Gregs suggestion provided the way out: evaluate. My code now looks like this:

         do let maybeUpdatedModel = f update startModel
                theCheckSum = maybe 0 checkSum maybeUpdatedModel
                logException exception = logger "Exception" [showString label, shows (exception :: SomeException)] >> return Nothing
            logger "Received update" [showString label, logs update]

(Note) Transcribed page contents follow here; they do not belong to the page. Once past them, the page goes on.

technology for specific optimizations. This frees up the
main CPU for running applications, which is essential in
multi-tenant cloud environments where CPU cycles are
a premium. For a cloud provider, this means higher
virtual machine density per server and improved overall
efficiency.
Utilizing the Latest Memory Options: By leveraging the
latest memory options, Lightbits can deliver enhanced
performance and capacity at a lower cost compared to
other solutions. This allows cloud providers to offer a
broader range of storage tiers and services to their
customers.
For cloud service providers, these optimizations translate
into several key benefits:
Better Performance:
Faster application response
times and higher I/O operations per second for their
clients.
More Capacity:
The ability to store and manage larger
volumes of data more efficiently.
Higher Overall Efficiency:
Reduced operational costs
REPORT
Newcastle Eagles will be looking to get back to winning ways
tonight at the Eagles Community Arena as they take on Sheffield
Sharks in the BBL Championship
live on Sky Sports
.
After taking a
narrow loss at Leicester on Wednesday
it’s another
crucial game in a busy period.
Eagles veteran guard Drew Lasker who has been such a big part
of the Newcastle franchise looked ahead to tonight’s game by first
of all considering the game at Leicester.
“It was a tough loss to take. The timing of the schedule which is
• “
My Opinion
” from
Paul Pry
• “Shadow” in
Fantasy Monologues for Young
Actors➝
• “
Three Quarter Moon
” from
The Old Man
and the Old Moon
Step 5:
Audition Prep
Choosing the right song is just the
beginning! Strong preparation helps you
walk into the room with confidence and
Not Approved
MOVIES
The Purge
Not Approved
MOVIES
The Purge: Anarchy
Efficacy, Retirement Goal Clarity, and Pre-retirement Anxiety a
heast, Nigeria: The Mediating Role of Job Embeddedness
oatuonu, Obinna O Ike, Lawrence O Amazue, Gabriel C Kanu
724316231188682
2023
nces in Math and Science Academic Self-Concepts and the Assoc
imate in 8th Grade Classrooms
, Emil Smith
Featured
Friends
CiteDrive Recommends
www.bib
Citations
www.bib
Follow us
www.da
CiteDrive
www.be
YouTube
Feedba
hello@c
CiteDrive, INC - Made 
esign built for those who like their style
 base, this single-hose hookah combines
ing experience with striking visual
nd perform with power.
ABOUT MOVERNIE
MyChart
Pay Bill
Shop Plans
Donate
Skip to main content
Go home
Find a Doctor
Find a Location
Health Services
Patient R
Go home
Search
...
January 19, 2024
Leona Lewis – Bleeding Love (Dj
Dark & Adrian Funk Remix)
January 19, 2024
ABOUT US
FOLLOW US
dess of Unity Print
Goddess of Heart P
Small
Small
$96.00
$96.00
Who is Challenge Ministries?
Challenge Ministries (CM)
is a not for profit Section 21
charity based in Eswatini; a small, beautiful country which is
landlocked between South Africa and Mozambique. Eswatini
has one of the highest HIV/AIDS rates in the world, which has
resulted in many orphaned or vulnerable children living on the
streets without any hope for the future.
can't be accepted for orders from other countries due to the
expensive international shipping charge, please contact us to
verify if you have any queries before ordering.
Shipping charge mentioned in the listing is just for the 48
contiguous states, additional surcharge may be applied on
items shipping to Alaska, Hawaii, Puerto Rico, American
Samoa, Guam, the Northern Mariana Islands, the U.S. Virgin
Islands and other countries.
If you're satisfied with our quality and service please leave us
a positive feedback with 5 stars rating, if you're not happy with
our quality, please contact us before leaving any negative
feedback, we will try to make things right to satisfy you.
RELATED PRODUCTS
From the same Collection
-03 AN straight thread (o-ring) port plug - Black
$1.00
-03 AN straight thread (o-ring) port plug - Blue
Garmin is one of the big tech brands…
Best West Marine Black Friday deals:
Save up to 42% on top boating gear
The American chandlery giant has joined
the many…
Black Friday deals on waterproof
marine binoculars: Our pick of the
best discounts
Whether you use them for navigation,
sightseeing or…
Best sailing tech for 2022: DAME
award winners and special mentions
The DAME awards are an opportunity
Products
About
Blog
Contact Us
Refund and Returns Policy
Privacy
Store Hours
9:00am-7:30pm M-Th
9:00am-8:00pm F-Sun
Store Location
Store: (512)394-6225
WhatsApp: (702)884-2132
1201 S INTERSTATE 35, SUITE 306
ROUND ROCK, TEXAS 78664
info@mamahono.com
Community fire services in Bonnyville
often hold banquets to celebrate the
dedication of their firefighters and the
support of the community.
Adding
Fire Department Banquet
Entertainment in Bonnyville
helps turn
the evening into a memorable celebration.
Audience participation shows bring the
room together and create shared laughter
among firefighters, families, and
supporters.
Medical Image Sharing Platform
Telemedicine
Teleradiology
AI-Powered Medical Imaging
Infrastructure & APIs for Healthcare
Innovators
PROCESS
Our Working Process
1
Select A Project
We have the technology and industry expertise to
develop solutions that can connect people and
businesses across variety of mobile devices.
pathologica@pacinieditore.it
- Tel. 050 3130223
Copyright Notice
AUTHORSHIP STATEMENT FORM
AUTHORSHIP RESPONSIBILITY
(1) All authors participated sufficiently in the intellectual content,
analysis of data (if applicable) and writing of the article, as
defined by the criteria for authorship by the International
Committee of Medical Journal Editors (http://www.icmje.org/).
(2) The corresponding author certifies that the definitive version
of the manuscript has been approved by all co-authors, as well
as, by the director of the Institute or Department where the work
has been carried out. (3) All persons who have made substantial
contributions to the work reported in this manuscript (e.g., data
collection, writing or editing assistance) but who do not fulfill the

            resultOrException <- try $ evaluate $ seq theCheckSum maybeUpdatedModel
            maybeNextModel <- either logException return resultOrException
            logger "Maybe next model" [showString label, logs maybeNextModel]
            -- ...

I still don't understand why evaluating maybeUpdatedModel to WHNF after seq evaluated theCheckSum to WHNF forces the lurking exception to the surface. Or is the phrase 'when the resultant IO action is executed' in the documentation of 'evaluate' significant here?